WHAT TO DO:
The answer should consist of the records below, repeated exactly, and no pictures.

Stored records
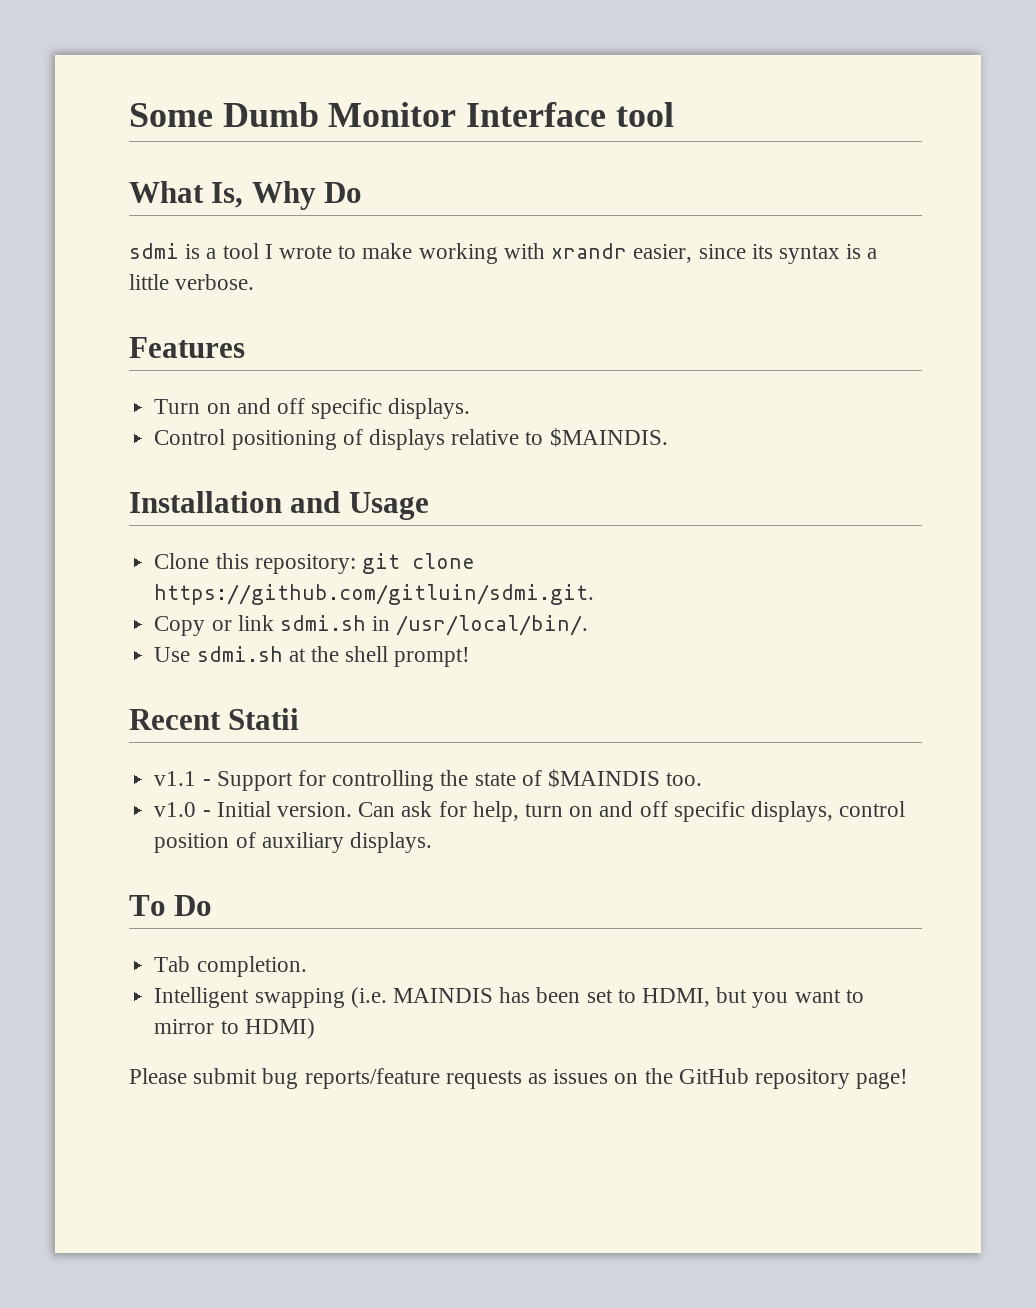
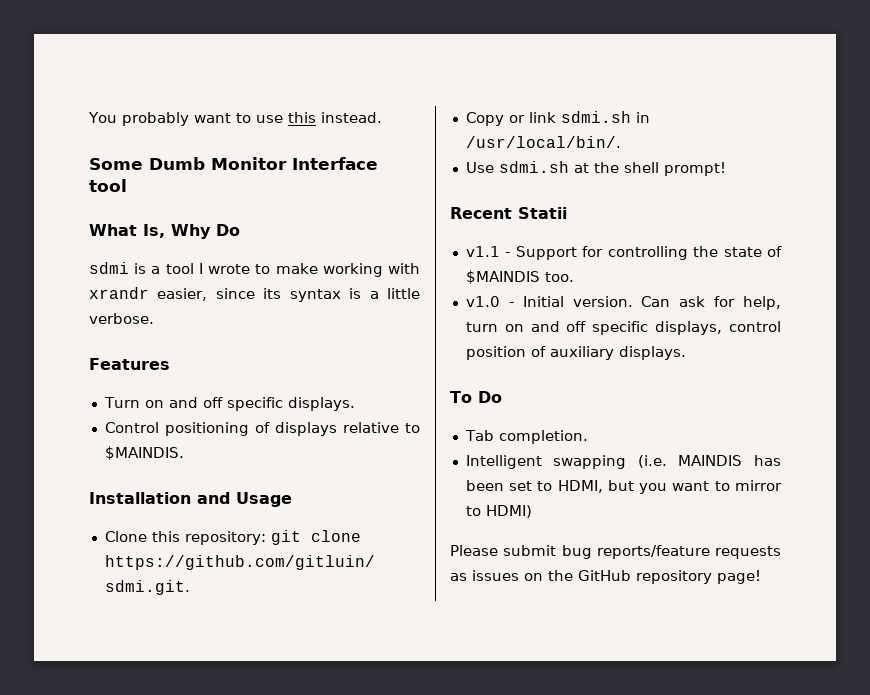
(129, 115) none -> [88,112,382,126] You probably want to use this instead. //

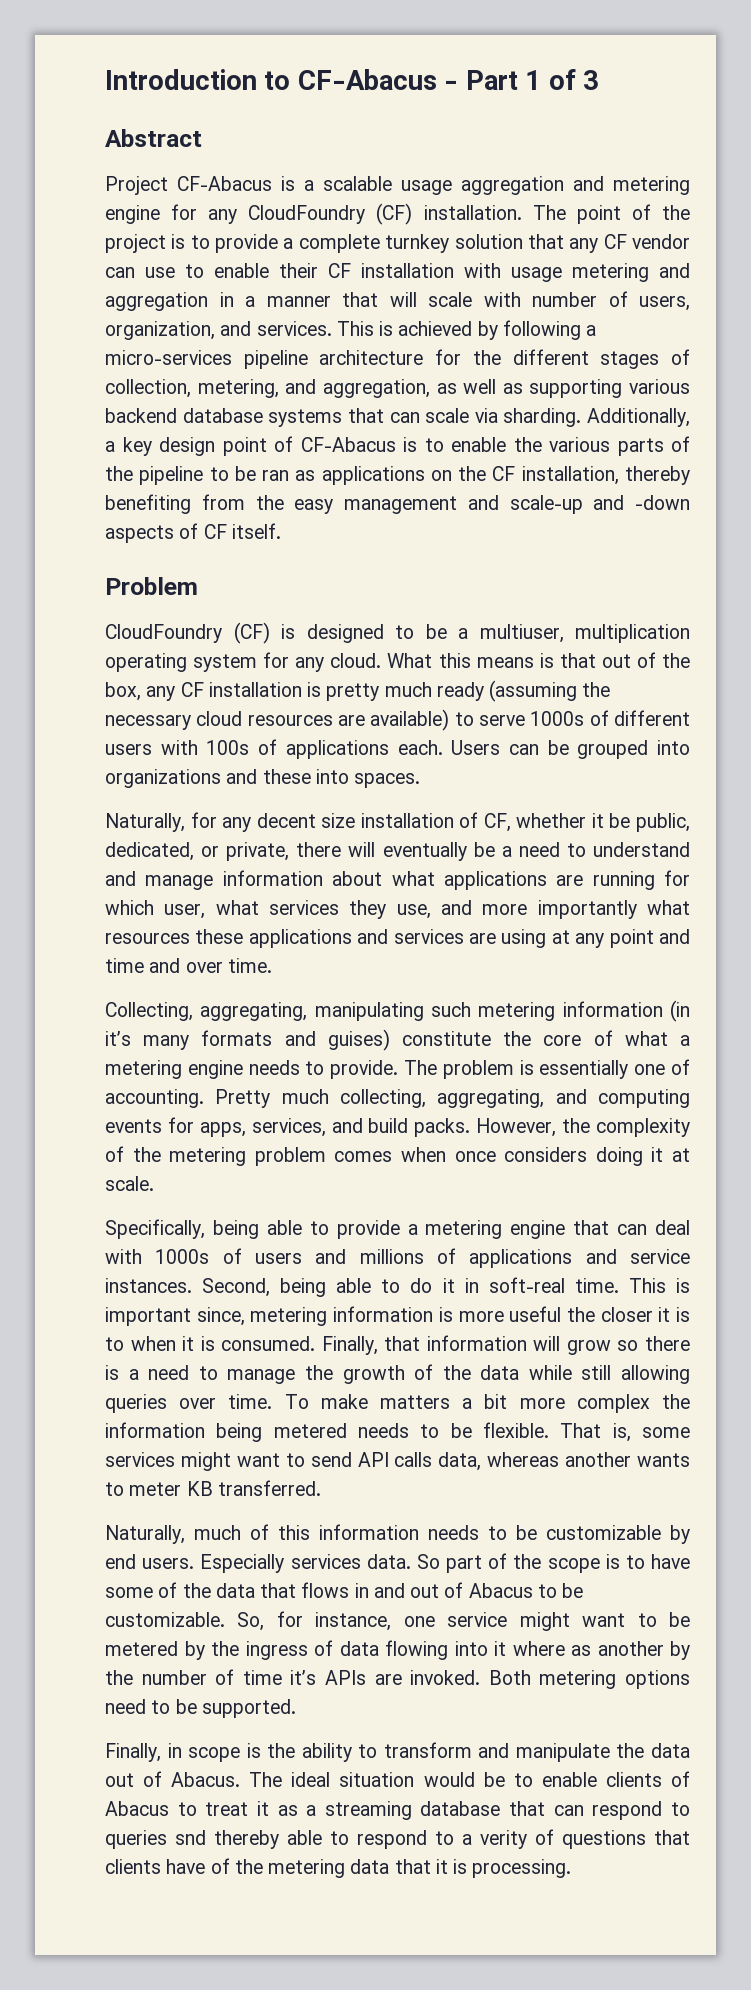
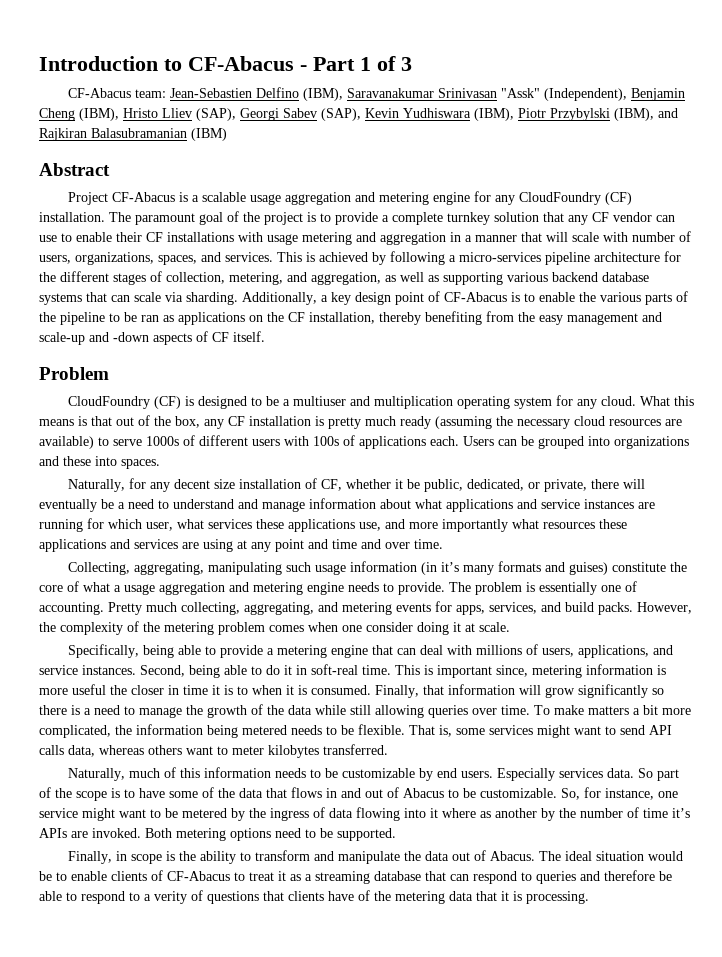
(599, 80) none -> [68,87,686,101] [39,108,678,121] [39,128,227,141] // CF-Abacus team: Jean-Sebastien Delfino (IBM), Saravanakumar Srinivasan "Assk" (Independent), Benjamin Cheng (IBM), Hristo Lliev (SAP), Georgi Sabev (SAP), Kevin Yudhiswara (IBM), Piotr Przybylski (IBM), and Rajkiran Balasubramanian (IBM)
[576,205,621,224] point -> [135,212,223,225] paramount goal
[361,263,454,278] installation -> [167,232,234,242] installations
[105,321,215,340] organization, -> [75,252,197,265] organizations, spaces,
[479,624,564,643] multiuser, -> [293,396,371,406] multiuser and
(547, 880) none -> [517,499,634,509] and service instances
[349,900,387,919] they -> [256,519,355,532] these applications
[478,1002,556,1021] metering -> [315,564,347,575] usage
(690, 1040) none -> [124,582,249,595] usage aggregation and
[597,1089,690,1108] computing -> [342,602,392,615] metering
[454,1147,588,1162] once considers -> [342,622,413,632] one consider
[155,1248,573,1268] 1000s of users and millions of applications -> [476,644,650,658] millions of users, applications,
(653, 1314) none -> [168,685,208,695] in time
(611, 1347) none -> [578,684,648,698] significantly
[576,1394,650,1413] complex -> [39,725,111,738] complicated,
[565,1452,690,1467] another wants -> [148,745,213,755] others want
[186,1481,213,1496] KB -> [268,745,319,758] kilobytes
[105,1801,169,1816] Abacus -> [167,871,230,881] CF-Abacus
[175,1830,279,1849] snd thereby -> [580,870,672,881] and therefore be

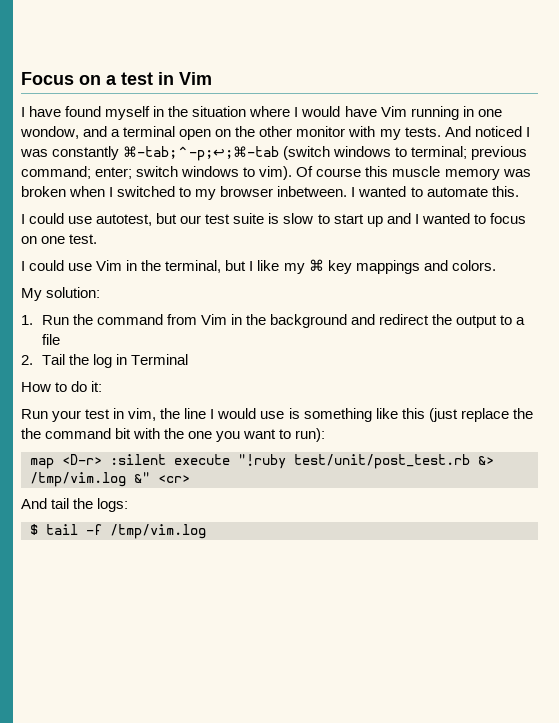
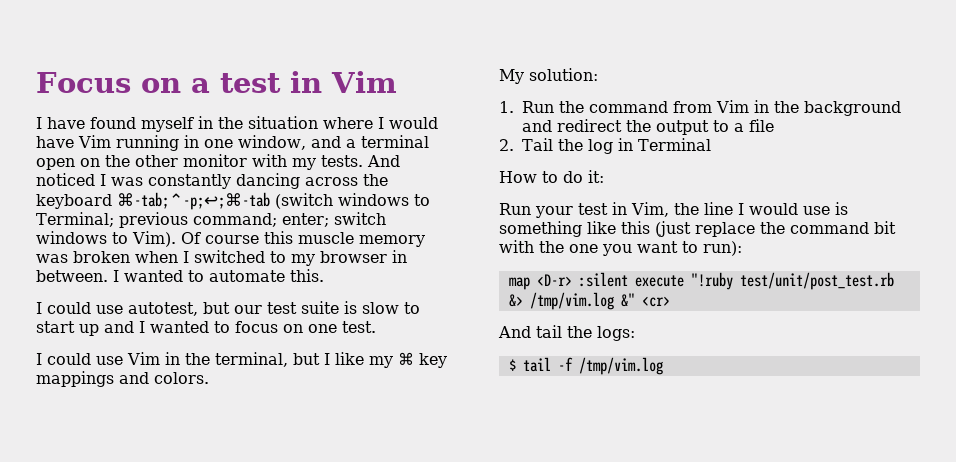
[20,126,79,139] wondow, -> [238,135,306,150] window,
(120, 153) none -> [236,173,388,189] [36,194,112,209] dancing across the keyboard
[411,146,468,159] terminal; -> [36,212,114,227] Terminal;
[259,166,293,180] vim). -> [132,231,176,247] Vim).
[277,186,348,197] inbetween. -> [392,250,407,263] [36,270,108,282] in between.
[128,408,157,421] vim, -> [631,202,669,217] Vim,
[21,428,41,439] the -> (785, 228) none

ANSWER TO THE EXERCISE:
(129, 115) none -> [88,112,382,126] You probably want to use this instead. //

(599, 80) none -> [68,87,686,101] [39,108,678,121] [39,128,227,141] // CF-Abacus team: Jean-Sebastien Delfino (IBM), Saravanakumar Srinivasan "Assk" (Independent), Benjamin Cheng (IBM), Hristo Lliev (SAP), Georgi Sabev (SAP), Kevin Yudhiswara (IBM), Piotr Przybylski (IBM), and Rajkiran Balasubramanian (IBM)
[576,205,621,224] point -> [135,212,223,225] paramount goal
[361,263,454,278] installation -> [167,232,234,242] installations
[105,321,215,340] organization, -> [75,252,197,265] organizations, spaces,
[479,624,564,643] multiuser, -> [293,396,371,406] multiuser and
(547, 880) none -> [517,499,634,509] and service instances
[349,900,387,919] they -> [256,519,355,532] these applications
[478,1002,556,1021] metering -> [315,564,347,575] usage
(690, 1040) none -> [124,582,249,595] usage aggregation and
[597,1089,690,1108] computing -> [342,602,392,615] metering
[454,1147,588,1162] once considers -> [342,622,413,632] one consider
[155,1248,573,1268] 1000s of users and millions of applications -> [476,644,650,658] millions of users, applications,
(653, 1314) none -> [168,685,208,695] in time
(611, 1347) none -> [578,684,648,698] significantly
[576,1394,650,1413] complex -> [39,725,111,738] complicated,
[565,1452,690,1467] another wants -> [148,745,213,755] others want
[186,1481,213,1496] KB -> [268,745,319,758] kilobytes
[105,1801,169,1816] Abacus -> [167,871,230,881] CF-Abacus
[175,1830,279,1849] snd thereby -> [580,870,672,881] and therefore be

[20,126,79,139] wondow, -> [238,135,306,150] window,
(120, 153) none -> [236,173,388,189] [36,194,112,209] dancing across the keyboard
[411,146,468,159] terminal; -> [36,212,114,227] Terminal;
[259,166,293,180] vim). -> [132,231,176,247] Vim).
[277,186,348,197] inbetween. -> [392,250,407,263] [36,270,108,282] in between.
[128,408,157,421] vim, -> [631,202,669,217] Vim,
[21,428,41,439] the -> (785, 228) none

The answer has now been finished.